For the record, Pakistani leaders stand convinced of taking on additional layers of debt on top of existing layers of debt. For the record, Pakistani leaders stand convinced of ‘adopting economic policies that are bound to impoverish’ Pakistan.

For all of us to see, ‘uneconomical, financially non-viable and fiscally unsound’ projects are being bankrolled. The 27-kilometer Orange Line, the light rail rapid transit system, is expected to cost Rs162 billion. The estimated breakeven is Rs175 per ticket. At Rs20 a ticket, the Orange Line will lose Rs40 million a day or Rs14 billion a year every year. Plus, an additional Rs4 billion for operation and maintenance. Assuming that the Chinese loan is concessional, the debt payment of interest and principal is estimated at around Rs10 billion a year. Red alert: The debt burden is in dollars and the project loses money.

Imagine, the Government of Pakistan has guaranteed an annual Return on Equity (ROE) of 34.49 percent for the Thar Coal Block-I Power Generation Company (Private) Limited. The project cost is estimated at $767 million of which $575 million is debt. The interest rate used as the reference is Inter Bank Offer Rate (LIBOR) of 0.45 percent plus 450 basis points (https://nepra.org.pk/Tariff/IPPs/003%20Coal/Thar%20Coal%20Block-I/TRF-360%20TCB-I%20Upfront%20Tariff%208694-96%2010-06-2016.PDF).

For the record, the annual Return on Equity guaranteed by the Government of Pakistan on the Sahiwal Coal Power Project stands at a tall 27.2 percent. The interest rate used as the reference is Inter Bank Offer Rate (KIBOR) of 11.91 percent plus 350 basis points. The project cost is estimated at $956 million of which $723 million is debt (https://nepra.org.pk/Tariff/IPPs/Huaneng%20Shandong%20Ruyi%20(Pakistan)%20Energy%20(Private)%20Limited/TRF-308%20HUANENG%20UPFRONT%20COAL%20DETERMINATION%2031-03-2015%204385-87.pdf).

Red alert: This is awfully expensive electricity. Our industry cannot produce exportable competitive products with this electricity. Resultantly, we will have a huge dollar-denominated debt servicing burden but no additional exports.

Nandipur has gone from $329 million to $847 million. Neelum-Jhelum has gone from Rs15 billion to Rs414 billion. The New Islamabad Airport has gone from Rs37 billion to over Rs100 billion. Imagine, the tariff for Nandipur is: Refined Furnace Oil Rs18.17/kWh; High Speed Diesel Rs27.91/kWh and Gas Rs8.44/kWh.

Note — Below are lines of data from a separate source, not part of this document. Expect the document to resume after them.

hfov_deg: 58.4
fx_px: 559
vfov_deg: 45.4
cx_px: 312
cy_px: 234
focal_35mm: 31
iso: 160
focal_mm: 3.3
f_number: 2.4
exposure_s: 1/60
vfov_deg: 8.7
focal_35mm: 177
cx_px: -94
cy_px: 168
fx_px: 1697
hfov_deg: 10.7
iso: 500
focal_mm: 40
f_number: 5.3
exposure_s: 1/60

Pakistan is getting crowded with ‘unsound economic projects’. Debt is the new weapon of war – debt that leads to ‘emergency managers’ and ‘emergency managers’ then “turn over the reins of the economy” to their political masters. The combination of unsound economic projects, debt, enforced austerity (by the IMF) and under-investment in health and education are the new weapons of war. This is what the 4th Generation War is all about.

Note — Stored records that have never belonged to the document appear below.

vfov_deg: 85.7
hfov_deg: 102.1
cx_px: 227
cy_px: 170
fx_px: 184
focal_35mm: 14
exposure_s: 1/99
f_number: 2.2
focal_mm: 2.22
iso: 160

Missiles, as weapons of war, are out. Unsound economic projects, as weapons of war, are in. Tanks, as weapons of war, are out. Debt, as a weapon of war, is in. Cold start, as a weapon of war, is dead. An economic strategy based on unsound economic projects is in. Open warfare is out; covert economic operations are in. Military force is out; financial warfare is in.

 

The writer is a columnist based in Islamabad.